Automation and Innovation: A Human-centered Approach to AI for Feedback, Assessment and Learning

Dr. Scott Tonidandel

Avoiding Over-reliance on AI, Human-Centered Approaches, Critical thinking, careful oversight, AI assessment, AI feedback, AI automation, student feedback, meaningful feedback


Dr. Scott Tonidandel’s journey with artificial intelligence is a tale of deep engagement, creative experimentation, and continuous evolution in both research and education. Over the years, Dr. Tonidandel has explored AI from multiple angles, blending traditional deep learning techniques with the latest advances in large language models to address real-world challenges in human assessment and learning.


Dr. Tonidandel’s initial foray into AI was driven by a desire to streamline labor-intensive processes. In his research, he focused on the automated scoring of interviews and assessment centers—tasks that once required significant human intervention. By harnessing early deep learning models such as Birch, moving through Roberta and LSTM models, and eventually transitioning to modern large language models, he transformed the way candidate responses are evaluated. His approach aimed to strip away extraneous information, like the identity of the company a candidate previously worked for, to ensure a more objective and fair assessment. In doing so, he sought to reduce biases that often creep into traditional, human-scored interviews. This method not only increased efficiency but also promoted fairness and inclusion by focusing solely on how candidates handled specific scenarios rather than extraneous details. 

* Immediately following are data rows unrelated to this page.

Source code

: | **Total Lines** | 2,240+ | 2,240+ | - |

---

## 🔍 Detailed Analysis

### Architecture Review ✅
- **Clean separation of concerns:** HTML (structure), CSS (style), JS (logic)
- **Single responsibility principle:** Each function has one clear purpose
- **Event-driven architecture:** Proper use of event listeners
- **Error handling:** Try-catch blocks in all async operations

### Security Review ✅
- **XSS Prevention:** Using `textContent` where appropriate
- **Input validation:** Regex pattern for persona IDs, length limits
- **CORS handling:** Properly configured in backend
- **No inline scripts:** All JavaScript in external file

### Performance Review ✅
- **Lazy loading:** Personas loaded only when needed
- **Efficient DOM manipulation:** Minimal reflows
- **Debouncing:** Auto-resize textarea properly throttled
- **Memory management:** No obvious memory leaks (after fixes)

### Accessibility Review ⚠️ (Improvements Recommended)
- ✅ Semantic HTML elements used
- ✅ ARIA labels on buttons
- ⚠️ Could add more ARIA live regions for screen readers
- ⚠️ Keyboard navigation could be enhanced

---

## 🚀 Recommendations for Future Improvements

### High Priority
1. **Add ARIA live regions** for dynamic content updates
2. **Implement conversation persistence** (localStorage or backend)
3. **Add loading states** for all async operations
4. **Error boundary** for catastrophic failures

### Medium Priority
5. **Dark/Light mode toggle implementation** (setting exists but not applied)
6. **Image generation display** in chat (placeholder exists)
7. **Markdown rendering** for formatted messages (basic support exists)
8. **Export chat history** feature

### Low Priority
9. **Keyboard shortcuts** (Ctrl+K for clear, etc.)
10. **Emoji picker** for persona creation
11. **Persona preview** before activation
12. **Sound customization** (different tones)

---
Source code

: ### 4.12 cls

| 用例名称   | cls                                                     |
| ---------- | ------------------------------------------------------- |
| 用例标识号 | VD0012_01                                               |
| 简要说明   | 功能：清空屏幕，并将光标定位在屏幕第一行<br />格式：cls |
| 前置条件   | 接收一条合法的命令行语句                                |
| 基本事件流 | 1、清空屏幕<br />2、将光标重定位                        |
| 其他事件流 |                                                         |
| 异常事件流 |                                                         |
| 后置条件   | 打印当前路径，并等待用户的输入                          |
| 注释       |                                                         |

In the classroom, Dr. Tonidandel applied his AI expertise to tackle another persistent challenge: providing timely, meaningful feedback to students. Faced with large classes and the difficulty of grading essay responses swiftly, he developed an innovative AI-driven tutoring system. This system was built by training a customizable large language model on the very chapters of the textbook his students were using. Through meticulous prompt engineering, Dr. Tonidandel ensured that the model could generate practice essay questions and offer feedback on the students’ responses. The goal was to give students the opportunity to practice and refine their essay-writing skills without waiting for delayed instructor feedback.

Yet, even with carefully designed instructions, the AI occasionally surprised him. Despite being explicitly told to stick to the textbook’s content, the model sometimes ventured into areas not covered in class. For instance, when a student asked about a specific leadership theory, the AI would provide insights from other texts. This unexpected behavior led to a series of humorous yet thought-provoking exchanges, as Dr. Tonidandel debated with the AI about the boundaries of its knowledge. While such instances highlighted the challenges of ensuring that AI strictly adheres to predefined constraints, they also underscored the evolving nature of these tools and the need for continuous refinement.

Dr. Tonidandel also observed that students were quickly adapting to these AI tools. Rather than relying on traditional online resources provided by textbooks or publishers, many students turned directly to platforms like ChatGPT for generating multiple-choice questions and seeking clarifications. This shift is emblematic of a broader transformation in education where technology not only supplements traditional learning but sometimes even replaces established resources. It challenges educators to rethink their roles—from being the sole providers of knowledge to becoming curators who guide students through an ever-expanding digital information landscape.

Looking ahead, Dr. Tonidandel envisions AI taking on an even more transformative role in both research and education. In research, he anticipates that AI will increasingly automate tasks that are currently manual and labor-intensive. For instance, qualitative literature analysis, which traditionally requires researchers to sift through hundreds of articles, might soon be expedited by algorithms capable of extracting and summarizing key information. In education, while AI tools can provide on-demand tutoring and feedback, Dr. Tonidandel stresses the importance of ensuring that students do not become overly reliant on them. Instead, educators should use AI to enhance critical thinking and to help students understand the underlying principles of the technology they are using.

Dr. Scott Tonidandel’s experience with AI is a reflection of a dynamic and evolving field—one that is reshaping the way research is conducted and how students learn. His work demonstrates that while AI offers powerful tools to automate and innovate, it also requires careful oversight, continuous improvement, and a balanced approach that preserves human insight and critical thinking.